A month after the Parkland shootings, a Quinnipiac poll showed that voters 18-34 were much less likely to support either an “assault weapons” ban or a ban on the sale of “semi-automatic rifles”.
80% of voters 65 years of age and older supported an “assault weapons ban”, but those 18-34 split over it. A majority of voters 65 and over backed the “semi-automatic rifle” bans, but a majority of 18-34 voters opposed it.
The Washington D.C. March for Our Lives rally was billed as a way for the next generation of youth to speak out. But only 10% of the crowd that cheered the bizarre drama club antics on stage was under 18.
The average age of the adults was 49 years old.
That’s young compared to the median age of the CNN primetime viewer: 60 years old. The media hype for the March was a cable news phenomenon. Few millennials even watch cable news.
Why would they show up for a media circus whose audience is approaching retirement age?
70% of the March for Our Lives attendees were women. 89% were Hillary Clinton voters.
The analysis by the University of Maryland sociology professor who conducted the survey found comparisons to the Million Moms March and the Women’s March. That’s not too surprising.
The March for Our lives permit application filed with the National Park Service lists Deena Katz, the co-executive director of the Women’s March Los Angeles Foundation, as the “Person in Charge of Event”. The application papers for the March for Our Lives Fund describe her as the group’s president.

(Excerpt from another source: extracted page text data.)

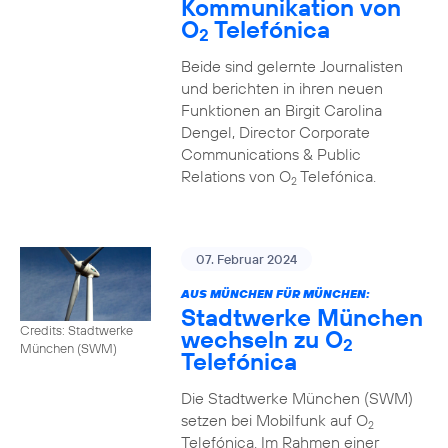
Kommunikation von
O
Telefónica
2
Beide sind gelernte Journalisten
und berichten in ihren neuen
Funktionen an Birgit Carolina
Dengel, Director Corporate
Communications & Public
Relations von O
Telefónica.
2
07. Februar 2024
AUS MÜNCHEN FÜR MÜNCHEN:
Stadtwerke München
Credits: Stadtwerke
wechseln zu O
2
München (SWM)
Telefónica
Die Stadtwerke München (SWM)
setzen bei Mobilfunk auf O
2
Telefónica. Im Rahmen einer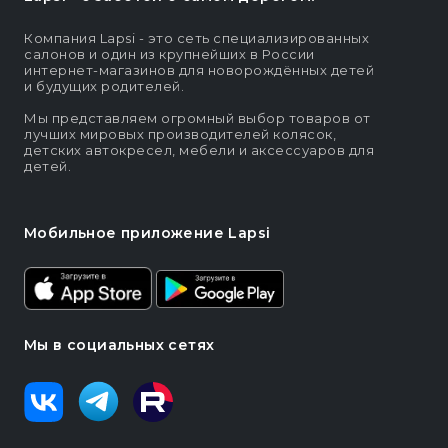
Компания Lapsi - это сеть специализированных
салонов и один из крупнейших в России
интернет-магазинов для новорождённых детей
и будущих родителей.
Мы представляем огромный выбор товаров от
лучших мировых производителей колясок,
детских автокресел, мебели и аксессуаров для
детей.
Мобильное приложение Lapsi
Мы в социальных сетях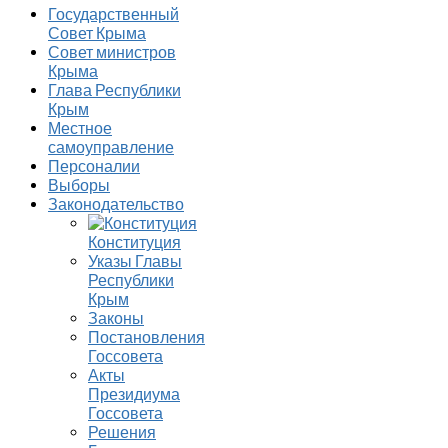
Государственный
Совет Крыма
Совет министров
Крыма
Глава Республики
Крым
Местное
самоуправление
Персоналии
Выборы
Законодательство
Конституция
Указы Главы
Республики
Крым
Законы
Постановления
Госсовета
Акты
Президиума
Госсовета
Решения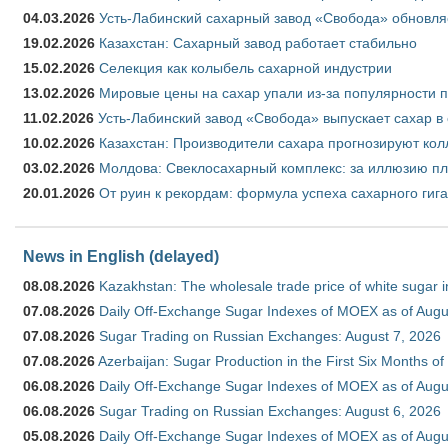
04.03.2026
Усть-Лабинский сахарный завод «Свобода» обновля
19.02.2026
Казахстан: Сахарный завод работает стабильно
15.02.2026
Селекция как колыбель сахарной индустрии
13.02.2026
Мировые цены на сахар упали из-за популярности 
11.02.2026
Усть-Лабинский завод «Свобода» выпускает сахар в 
10.02.2026
Казахстан: Производители сахара прогнозируют кол
03.02.2026
Молдова: Свеклосахарный комплекс: за иллюзию пл
20.01.2026
От руин к рекордам: формула успеха сахарного гиг
News in English (delayed)
08.08.2026
Kazakhstan: The wholesale trade price of white sugar i
07.08.2026
Daily Off-Exchange Sugar Indexes of MOEX as of Augu
07.08.2026
Sugar Trading on Russian Exchanges: August 7, 2026
07.08.2026
Azerbaijan: Sugar Production in the First Six Months o
06.08.2026
Daily Off-Exchange Sugar Indexes of MOEX as of Augu
06.08.2026
Sugar Trading on Russian Exchanges: August 6, 2026
05.08.2026
Daily Off-Exchange Sugar Indexes of MOEX as of Augu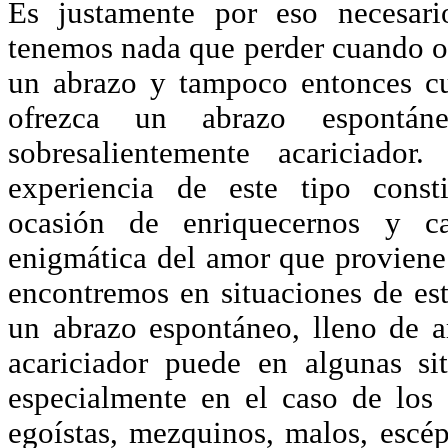
Es justamente por eso necesar
tenemos nada que perder cuando 
un abrazo y tampoco entonces c
ofrezca un abrazo espontá
sobresalientemente acariciador
experiencia de este tipo const
ocasión de enriquecernos y ca
enigmática del amor que provien
encontremos en situaciones de est
un abrazo espontáneo, lleno de 
acariciador puede en algunas si
especialmente en el caso de los 
egoístas, mezquinos, malos, escép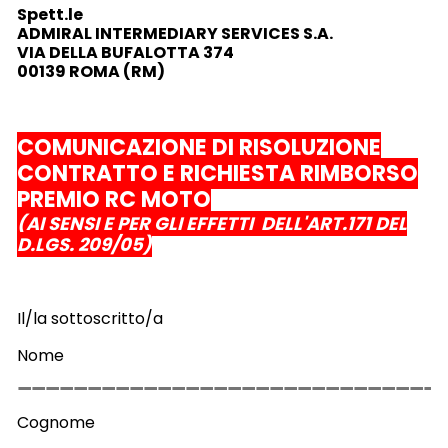
Spett.le
ADMIRAL INTERMEDIARY SERVICES S.A.
VIA DELLA BUFALOTTA 374
00139 ROMA (RM)
COMUNICAZIONE DI RISOLUZIONE
CONTRATTO E RICHIESTA RIMBORSO
PREMIO RC MOTO
(AI SENSI E PER GLI EFFETTI DELL'ART.171 DEL
D.LGS. 209/05)
Il/la sottoscritto/a
Nome
Cognome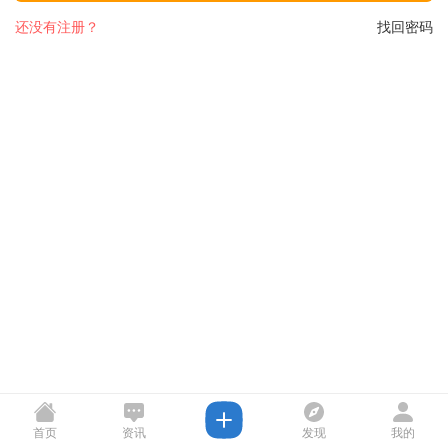
还没有注册？
找回密码
首页
资讯
发现
我的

Katz graduated from UCLA in ’88. She’s not the voice of the youth or a new generation.
Another of the Fund’s directors, Melissa Scholz, became involved in another political organization after meeting at the Women’s March. It wouldn’t be too surprising if a number of other directors also had participated in the same anti-Trump rally. And most of the new protesters at the March for Our Lives rally weren’t there to demand gun control. Only 12 percent of them had turned out for gun control.
42% were motivated by Trump.
March for Our Lives was just a rebranded version of the Women’s March with some teen acts.
But the audience wasn’t really there for them. Like the Women’s March, it consisted of Hillary fans expressing the same tired outrage that their candidate had lost despite her numerous scandals.